My crew-room coffee was made by one of the Captain’s section who had noticed the tornado pass his doorway - and there can be fewer signs of recognition of a Co-pilot suffering than for that to have happened. I recall that the incredulity at the Posting and the sympathy of all who had witnessed the whirlwind was tremendous: true comradeship (or very well disguised Schadenfreude!?!). Thank Heavens, this was before we all had mobile phones or a second explosion, at a local military hospital might  have also been heard.

Phil Pratt

Remember that phone ringing as I left the office? “OC30”. “Ah, Good Afternoon, Sir. Sir, this is Phil Pratt over on 47. I’m on the Co’s desk and it’s pretty quiet today, Sir. Er … Sir, I just played a spoof on my mate Phil Jones but I’m a bit concerned that it might have gone better than anticipated. Er, Sir. I think he might be coming up to see you. So, I thought I’d best get in first, Sir”. Notably, all delivered with no hint of any accent. Just as he usually speaks.

“He just left, Phil. It wasn’t pretty … Erm, thank you for calling me. (Short - demonic - pause!). Tell you what, I’ll play along until close of play tonight but you ring then and put him out of his misery. Suitable punishment, I think. Good one, Phil! Bye”. 

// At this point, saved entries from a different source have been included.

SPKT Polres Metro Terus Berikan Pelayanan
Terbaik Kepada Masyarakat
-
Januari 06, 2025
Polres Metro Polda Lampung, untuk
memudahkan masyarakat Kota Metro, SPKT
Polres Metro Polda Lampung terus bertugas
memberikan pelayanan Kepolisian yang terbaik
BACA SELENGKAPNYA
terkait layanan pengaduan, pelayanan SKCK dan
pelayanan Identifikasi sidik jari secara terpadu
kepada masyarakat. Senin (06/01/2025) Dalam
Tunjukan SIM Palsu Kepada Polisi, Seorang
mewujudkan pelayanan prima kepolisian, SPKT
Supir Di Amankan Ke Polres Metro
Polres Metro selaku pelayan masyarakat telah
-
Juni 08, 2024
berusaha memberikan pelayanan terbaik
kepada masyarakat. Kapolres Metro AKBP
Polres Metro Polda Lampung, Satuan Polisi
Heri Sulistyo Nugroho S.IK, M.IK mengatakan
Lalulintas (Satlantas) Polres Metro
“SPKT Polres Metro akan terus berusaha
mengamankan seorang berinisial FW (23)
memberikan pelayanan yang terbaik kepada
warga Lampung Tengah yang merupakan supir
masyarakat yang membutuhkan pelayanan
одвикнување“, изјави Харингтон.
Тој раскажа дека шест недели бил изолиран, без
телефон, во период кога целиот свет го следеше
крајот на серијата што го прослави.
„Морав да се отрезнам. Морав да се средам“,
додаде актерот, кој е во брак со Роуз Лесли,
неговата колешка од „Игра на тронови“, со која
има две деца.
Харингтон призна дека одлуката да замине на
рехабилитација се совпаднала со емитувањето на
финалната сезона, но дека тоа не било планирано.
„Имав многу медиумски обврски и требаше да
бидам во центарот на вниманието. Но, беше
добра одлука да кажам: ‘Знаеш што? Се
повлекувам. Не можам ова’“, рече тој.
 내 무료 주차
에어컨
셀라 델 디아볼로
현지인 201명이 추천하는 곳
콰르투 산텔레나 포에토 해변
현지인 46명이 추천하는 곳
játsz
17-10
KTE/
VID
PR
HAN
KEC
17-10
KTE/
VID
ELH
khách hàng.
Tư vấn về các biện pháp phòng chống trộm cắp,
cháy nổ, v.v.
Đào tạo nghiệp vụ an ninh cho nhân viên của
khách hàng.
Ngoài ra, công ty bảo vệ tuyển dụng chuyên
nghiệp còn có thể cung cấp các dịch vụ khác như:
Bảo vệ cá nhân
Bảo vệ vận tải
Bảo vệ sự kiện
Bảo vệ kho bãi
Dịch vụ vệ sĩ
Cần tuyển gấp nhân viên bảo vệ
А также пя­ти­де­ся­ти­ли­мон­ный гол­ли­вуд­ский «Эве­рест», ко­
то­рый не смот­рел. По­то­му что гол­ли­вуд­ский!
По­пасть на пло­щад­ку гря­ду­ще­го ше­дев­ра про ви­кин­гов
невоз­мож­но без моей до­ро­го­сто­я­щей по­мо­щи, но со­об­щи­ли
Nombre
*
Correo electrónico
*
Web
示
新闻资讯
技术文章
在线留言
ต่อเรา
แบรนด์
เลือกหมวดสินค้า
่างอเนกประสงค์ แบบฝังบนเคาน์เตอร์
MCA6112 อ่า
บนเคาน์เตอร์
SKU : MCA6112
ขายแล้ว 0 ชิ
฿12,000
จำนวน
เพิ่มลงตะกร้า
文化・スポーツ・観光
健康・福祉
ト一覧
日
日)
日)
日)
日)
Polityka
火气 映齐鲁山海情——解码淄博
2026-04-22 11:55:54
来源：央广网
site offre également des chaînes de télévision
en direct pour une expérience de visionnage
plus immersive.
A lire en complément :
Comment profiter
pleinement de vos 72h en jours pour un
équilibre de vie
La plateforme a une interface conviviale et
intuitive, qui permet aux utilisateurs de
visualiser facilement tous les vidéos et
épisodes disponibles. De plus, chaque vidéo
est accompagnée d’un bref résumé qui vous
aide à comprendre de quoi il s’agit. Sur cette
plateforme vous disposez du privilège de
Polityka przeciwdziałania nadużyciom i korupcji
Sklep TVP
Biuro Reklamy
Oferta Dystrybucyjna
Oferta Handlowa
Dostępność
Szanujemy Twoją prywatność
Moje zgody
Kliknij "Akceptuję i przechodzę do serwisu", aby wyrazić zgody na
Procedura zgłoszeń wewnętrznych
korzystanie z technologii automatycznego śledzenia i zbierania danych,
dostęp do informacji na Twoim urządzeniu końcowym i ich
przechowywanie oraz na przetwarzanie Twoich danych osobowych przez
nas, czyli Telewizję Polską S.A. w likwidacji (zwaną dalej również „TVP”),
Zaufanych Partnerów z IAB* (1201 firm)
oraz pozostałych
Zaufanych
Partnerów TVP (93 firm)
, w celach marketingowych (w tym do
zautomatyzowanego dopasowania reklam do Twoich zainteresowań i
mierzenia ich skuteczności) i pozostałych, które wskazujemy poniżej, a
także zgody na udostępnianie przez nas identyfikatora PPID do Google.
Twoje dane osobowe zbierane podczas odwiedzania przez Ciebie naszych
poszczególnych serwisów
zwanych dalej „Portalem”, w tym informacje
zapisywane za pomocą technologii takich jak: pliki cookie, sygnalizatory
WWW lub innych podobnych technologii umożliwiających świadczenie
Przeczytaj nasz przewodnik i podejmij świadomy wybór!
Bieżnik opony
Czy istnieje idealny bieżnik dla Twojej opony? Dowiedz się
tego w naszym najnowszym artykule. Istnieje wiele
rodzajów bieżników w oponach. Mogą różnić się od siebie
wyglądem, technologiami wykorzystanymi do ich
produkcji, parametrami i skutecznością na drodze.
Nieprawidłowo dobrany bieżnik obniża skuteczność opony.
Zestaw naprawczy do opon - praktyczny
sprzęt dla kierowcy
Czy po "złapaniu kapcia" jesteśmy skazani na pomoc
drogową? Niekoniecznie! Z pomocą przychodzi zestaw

As the dark abyss of that afternoon scowled on, a horrible ache suddenly started deep in my cranium. The ache of a penny dropping hard. But No, surely not? The Boss is trying to contact that bloke at Barnwood - I’ve asked him about six times if he’s got through yet. Yet, what is that prickly, itching, aching feeling? It won’t go away. It’s getting worse. I mean, it’s not as if I know anyone - anyone at all - who would be so stupid, so callous, so despicably cruel as to ….. Hang on. There’s one of my Guard of Honour who just might, possibly. If he was having a really boring wet afternoon over on 47.

It was raining steadily … 

Phil Pratt tells me that we had a phone call late that PM which (again, inter alia) went, “You haven’t been making stupid phone calls to me, have you?”. A lilting, soft, Scottish accent replied, “What, pretending to be Sqn Ldr Stapleton from Barnwood?”. “You (long rude phrase, even for aircrew - removed by Web Manager - but in truth, considered appropriate under the circumstances). You’d better keep well out of my way for the next few days!”

So there you go. In the space of one afternoon, my very worst and my very best RAF phone calls! I could have strangled P Rat but, having been so completely reeled in and kippered, anything to get my own back would have paled into insignificance …. Mind you, if I get to Heaven first, he’s not getting in!

And, of course, a much respected Wing Commander had shown that inside every one of them, there always remains a little bit of Flying Officer desperate to get out!

Phil and I shared similar career paths from 30/ 47 and 47/ 30 into British Airways and now on into retirement. An enduring friendship, even if it is based on rarely seeing one another these days. When you see the good Captain Pratt at our Squadron reunions, you now know why he walks around with one eye always checking his six. I haven’t got him back yet … but I’m a very patient man.

Some afternoon. Some chum …. Some Boss! I hope he enjoyed the bottle of Scotch that rather sheepishly reached his desk the following morning.